• Defensive Driving Rule #40: Practice Smart Bicycling

    Protect your number one asset! I wasn't born rich or good looking -- so my brain is my strong point, although some would argue this. Be that as it may, I'd wear a helmet if I rode a bike. Even minor bumps can cause spills resulting in head impacts and at as little as 4 mph, a head injury can be fatal. One estimate says that as high as 85% of these injuries could be prevented by helmets.

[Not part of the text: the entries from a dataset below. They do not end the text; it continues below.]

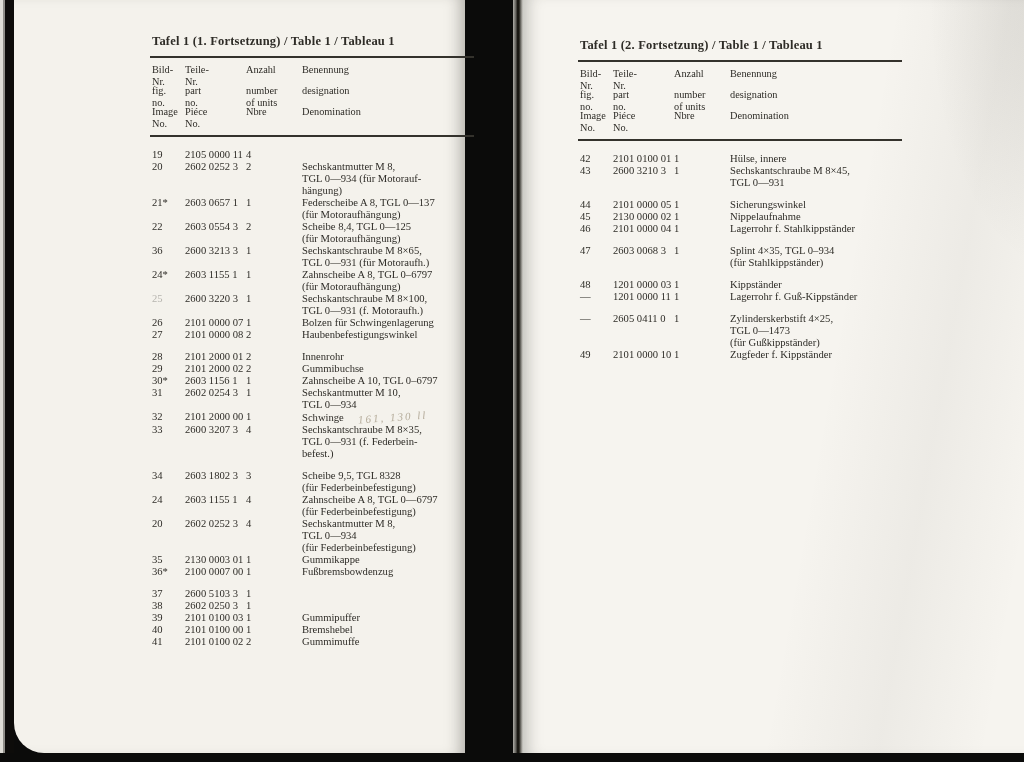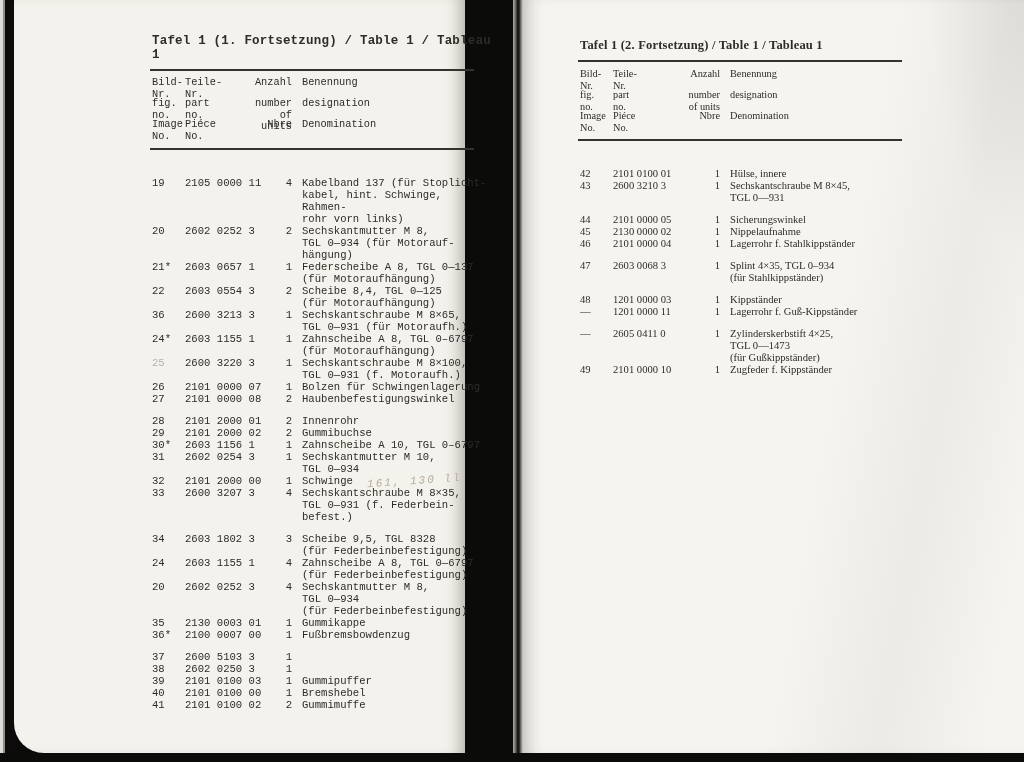--- a/index.html
+++ b/index.html
@@ -9,21 +9,20 @@
     font-family:"Liberation Serif","DejaVu Serif",serif;
   }
   .edge-white{position:absolute;left:0;top:0;width:3px;height:753px;background:#dfddd7;}
   .edge-gray{position:absolute;left:3px;top:0;width:2px;height:753px;background:#8f8d88;}
   .edge-black{position:absolute;left:5px;top:0;width:9px;height:753px;background:#0d0c0a;}
   .page{position:absolute;top:0;height:753px;}
   .page-left{
     left:14px;width:451px;background:#f4f2ec;
     border-bottom-left-radius:30px;
     box-shadow:inset -14px 0 16px -10px rgba(40,38,32,.35);
-    font-family:Liberation Mono, monospace;
   }
   .page-right{
     left:523px;width:544px;background:#f6f4ef;
     box-shadow:inset 14px 0 16px -10px rgba(40,38,32,.28);
     background-image:linear-gradient(100deg, rgba(0,0,0,0) 55%, rgba(60,58,50,.05) 72%, rgba(0,0,0,0) 88%);
   }
   .gutter{
     position:absolute;left:513px;top:0;width:10px;height:753px;
     background:linear-gradient(to right,#b0aea8 0%,#63615c 28%,#16140f 46%,#1b1913 60%,#807e78 80%,#d2d0ca 100%);
   }
@@ -36,24 +35,24 @@
   .page-right .content{left:55px;top:38px;}
   .page-title{
     font-size:12.5px;font-weight:bold;letter-spacing:.2px;margin:0 0 7px 2px;
   }
   .rule{border-top:2px solid #34322c;width:324px;}
   .thead{padding:6px 0 8px 0;}
   .row{position:relative;padding-left:152px;min-height:12px;}
   .hrow{margin-bottom:9px;}
   .c-fig{position:absolute;left:2px;top:0;white-space:pre-line;}
   .c-part{position:absolute;left:35px;top:0;white-space:pre-line;}
-  .c-qty{position:absolute;left:96px;top:0;width:46px;text-align:right;white-space:pre-line;}
+  .c-qty{position:absolute;left:96px;top:0;width:46px;text-align:left;white-space:pre-line;}
   .c-desc{display:block;white-space:pre-line;}
   .thead .row, .thead .c-fig,.thead .c-part,.thead .c-qty,.thead .c-desc{font-size:10.3px;line-height:11.5px;}
-  .tbody{padding-top:27px;font-size:10.6px;line-height:12px;}
+  .tbody{padding-top:12px;font-size:10.6px;line-height:12px;}
   .tbody .row{margin-bottom:0;}
   .tbody .row.gap{margin-top:10px;}
   .c-fig.faint{opacity:.32;filter:blur(.4px);}
   .handnote{
     display:inline-block;margin-left:14px;color:#b5ac9b;font-style:italic;
     font-size:11px;letter-spacing:2px;transform:rotate(-4deg);
   }
 </style>
 </head>
 <body>
@@ -92,23 +91,20 @@
         <span class="c-qty">Nbre</span>
         <span class="c-desc">Denomination</span>
       </div>
     </div>
     <div class="rule"></div>
     <div class="tbody">
   <div class="row">
     <span class="c-fig">19</span>
     <span class="c-part">2105 0000 11</span>
     <span class="c-qty">4</span>
-    <span class="c-desc">Kabelband 137 (für Stoplicht-
-kabel, hint. Schwinge, Rahmen-
-rohr vorn links)</span>
   </div>
 
   <div class="row">
     <span class="c-fig">20</span>
     <span class="c-part">2602 0252 3</span>
     <span class="c-qty">2</span>
     <span class="c-desc">Sechskantmutter M 8,
 TGL 0—934 (für Motorauf-
 hängung)</span>
   </div>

    Especially in low-light or at nighttime, a bicyclist is hard to see. I've seen bike riders with no lights, wearing black clothes, riding along in the half-light of dusk, with no clue that they are virtually invisible. Wear bright, reflective clothing or light colors. Use reflective tape; put reflectors and lights on your bike. Battery-powered, pulsating "strobe" lights are especially good for "being seen." Be aware of where and when you are hard to see and ride to be visible. Don't ride where you are hidden by other vehicles or obstructions.

    Remember the pedestrian you knock off the sidewalk today may be the motorist who sideswipes you tomorrow! Be courteous and respectful. When approaching pedestrians, reduce speed. Give them a polite verbal warning and a wide berth. Be courteous to motorists too. Use hand signals and be careful not to impede traffic. Obey all traffic laws when riding on the roadway. Remember that no matter the cause, if there is a collision, you lose.

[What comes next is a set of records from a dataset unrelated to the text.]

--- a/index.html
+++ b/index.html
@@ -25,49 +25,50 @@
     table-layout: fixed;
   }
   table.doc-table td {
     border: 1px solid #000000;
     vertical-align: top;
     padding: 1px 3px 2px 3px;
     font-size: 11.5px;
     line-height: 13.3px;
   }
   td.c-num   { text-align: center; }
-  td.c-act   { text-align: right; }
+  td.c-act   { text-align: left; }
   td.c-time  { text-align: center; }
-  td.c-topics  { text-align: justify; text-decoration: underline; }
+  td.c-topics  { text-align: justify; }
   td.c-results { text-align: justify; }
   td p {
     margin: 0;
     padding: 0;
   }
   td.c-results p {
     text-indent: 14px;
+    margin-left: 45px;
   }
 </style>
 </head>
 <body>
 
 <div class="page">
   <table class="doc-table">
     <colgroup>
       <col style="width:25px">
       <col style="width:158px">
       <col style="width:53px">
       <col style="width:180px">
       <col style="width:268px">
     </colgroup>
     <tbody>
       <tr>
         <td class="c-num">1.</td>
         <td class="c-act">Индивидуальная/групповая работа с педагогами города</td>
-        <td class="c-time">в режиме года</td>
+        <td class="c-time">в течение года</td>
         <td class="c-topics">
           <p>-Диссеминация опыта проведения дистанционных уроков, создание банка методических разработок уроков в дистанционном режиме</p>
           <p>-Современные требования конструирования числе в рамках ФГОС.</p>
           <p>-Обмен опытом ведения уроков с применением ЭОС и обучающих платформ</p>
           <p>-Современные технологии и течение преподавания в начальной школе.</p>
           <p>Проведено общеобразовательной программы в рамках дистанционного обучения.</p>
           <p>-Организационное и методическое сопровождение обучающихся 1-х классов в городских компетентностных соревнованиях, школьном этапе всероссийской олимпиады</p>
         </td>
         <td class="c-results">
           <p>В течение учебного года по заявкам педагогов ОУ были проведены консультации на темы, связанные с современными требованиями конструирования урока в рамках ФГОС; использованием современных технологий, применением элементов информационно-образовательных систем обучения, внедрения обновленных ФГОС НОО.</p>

    Pay attention. Be aware of your surroundings and control distractions and impediments. You need all your senses when riding -- don't wear a headset stereo. Same with cell phones; it's dumb to ride a bike, watch traffic, and talk on a cell phone all at the same time.

    Develop smart "road moves." Be predictable. Ride with the traffic, not against it. One of the top causes of bicyclist injury is riding the wrong way and being hit by a vehicle turning right - the driver doesn't look to the right, he's looking left for the chance to get into traffic. Chances are he never looks right until he hears the crash of a bicycle against his right front fender.

    "Take the lane" when necessary for safety. Bikes should operate single-file, as close to the right curb as possible. But if the road is too narrow for a car to pass a bike safely within the lane, the bike should "take the lane" in the interest of his own safety (to prevent the motorist from passing unsafely). Do a head check, then move left a quarter or a third of the way into the lane until the road is wide enough to accommodate both the bike and the vehicle safely again. Do the same when there are road hazards. Watch for railroad tracks, debris, uneven road surfaces, loose gravel, and parked cars that are ready to pull out -- or open their doors. Be ready to swing wide when necessary, but make sure you "check six" (look behind you) first.

    Finally, make safe left turns. Bikes can join the traffic to make left turns, but while legal, this can be a dangerous thing to do. Instead, why not continue straight across an intersection in the right lane, stop, get off your bike and use the crosswalk to cross the street, remount, and continue in the desired direction. However you do it, make sure you keep your eyes moving and beware of any impending dangers -- city intersections are dangerous and busy places, especially for a bike rider.

    To summarize, protect your head, be visible, be courteous, and ride smart!